Exercise requirements. Lay out every line of the entries below as a numbered list, skipping blank lines. Leave the pictures out of your answer.

━━ Stored data

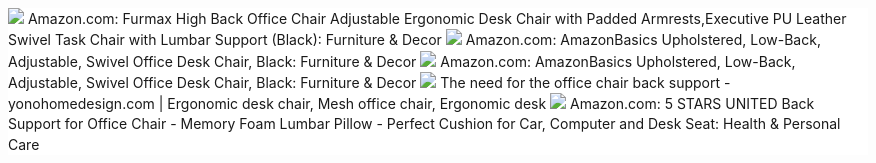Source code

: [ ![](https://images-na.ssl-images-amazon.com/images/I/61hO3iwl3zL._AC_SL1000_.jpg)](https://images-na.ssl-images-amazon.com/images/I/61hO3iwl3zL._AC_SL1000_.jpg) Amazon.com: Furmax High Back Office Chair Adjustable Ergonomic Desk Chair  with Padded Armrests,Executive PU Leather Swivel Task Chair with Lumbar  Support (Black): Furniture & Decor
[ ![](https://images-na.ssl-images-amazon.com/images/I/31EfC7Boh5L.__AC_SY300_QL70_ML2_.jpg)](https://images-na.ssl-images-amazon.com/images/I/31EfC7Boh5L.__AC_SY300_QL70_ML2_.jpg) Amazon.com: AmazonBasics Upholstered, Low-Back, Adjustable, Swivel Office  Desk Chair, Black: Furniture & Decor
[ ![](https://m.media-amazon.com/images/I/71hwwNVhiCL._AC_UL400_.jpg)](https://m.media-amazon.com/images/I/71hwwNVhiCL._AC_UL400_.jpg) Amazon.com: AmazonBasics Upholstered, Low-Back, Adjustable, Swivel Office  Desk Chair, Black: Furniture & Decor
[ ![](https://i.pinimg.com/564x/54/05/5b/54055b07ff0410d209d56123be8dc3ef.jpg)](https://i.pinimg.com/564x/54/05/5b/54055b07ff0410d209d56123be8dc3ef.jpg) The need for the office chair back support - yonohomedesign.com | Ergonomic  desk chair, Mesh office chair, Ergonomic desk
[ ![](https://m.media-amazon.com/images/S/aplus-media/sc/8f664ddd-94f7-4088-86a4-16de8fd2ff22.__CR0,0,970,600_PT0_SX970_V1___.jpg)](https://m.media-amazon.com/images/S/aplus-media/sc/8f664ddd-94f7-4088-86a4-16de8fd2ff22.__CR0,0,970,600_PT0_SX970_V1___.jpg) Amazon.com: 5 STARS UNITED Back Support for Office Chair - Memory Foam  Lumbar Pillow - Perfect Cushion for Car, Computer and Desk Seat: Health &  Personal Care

━━━━

Expected answer.
1. Source code
2. : [ ![](https://images-na.ssl-images-amazon.com/images/I/61hO3iwl3zL._AC_SL1000_.jpg)](https://images-na.ssl-images-amazon.com/images/I/61hO3iwl3zL._AC_SL1000_.jpg) Amazon.com: Furmax High Back Office Chair Adjustable Ergonomic Desk Chair  with Padded Armrests,Executive PU Leather Swivel Task Chair with Lumbar  Support (Black): Furniture & Decor
3. [ ![](https://images-na.ssl-images-amazon.com/images/I/31EfC7Boh5L.__AC_SY300_QL70_ML2_.jpg)](https://images-na.ssl-images-amazon.com/images/I/31EfC7Boh5L.__AC_SY300_QL70_ML2_.jpg) Amazon.com: AmazonBasics Upholstered, Low-Back, Adjustable, Swivel Office  Desk Chair, Black: Furniture & Decor
4. [ ![](https://m.media-amazon.com/images/I/71hwwNVhiCL._AC_UL400_.jpg)](https://m.media-amazon.com/images/I/71hwwNVhiCL._AC_UL400_.jpg) Amazon.com: AmazonBasics Upholstered, Low-Back, Adjustable, Swivel Office  Desk Chair, Black: Furniture & Decor
5. [ ![](https://i.pinimg.com/564x/54/05/5b/54055b07ff0410d209d56123be8dc3ef.jpg)](https://i.pinimg.com/564x/54/05/5b/54055b07ff0410d209d56123be8dc3ef.jpg) The need for the office chair back support - yonohomedesign.com | Ergonomic  desk chair, Mesh office chair, Ergonomic desk
6. [ ![](https://m.media-amazon.com/images/S/aplus-media/sc/8f664ddd-94f7-4088-86a4-16de8fd2ff22.__CR0,0,970,600_PT0_SX970_V1___.jpg)](https://m.media-amazon.com/images/S/aplus-media/sc/8f664ddd-94f7-4088-86a4-16de8fd2ff22.__CR0,0,970,600_PT0_SX970_V1___.jpg) Amazon.com: 5 STARS UNITED Back Support for Office Chair - Memory Foam  Lumbar Pillow - Perfect Cushion for Car, Computer and Desk Seat: Health &  Personal Care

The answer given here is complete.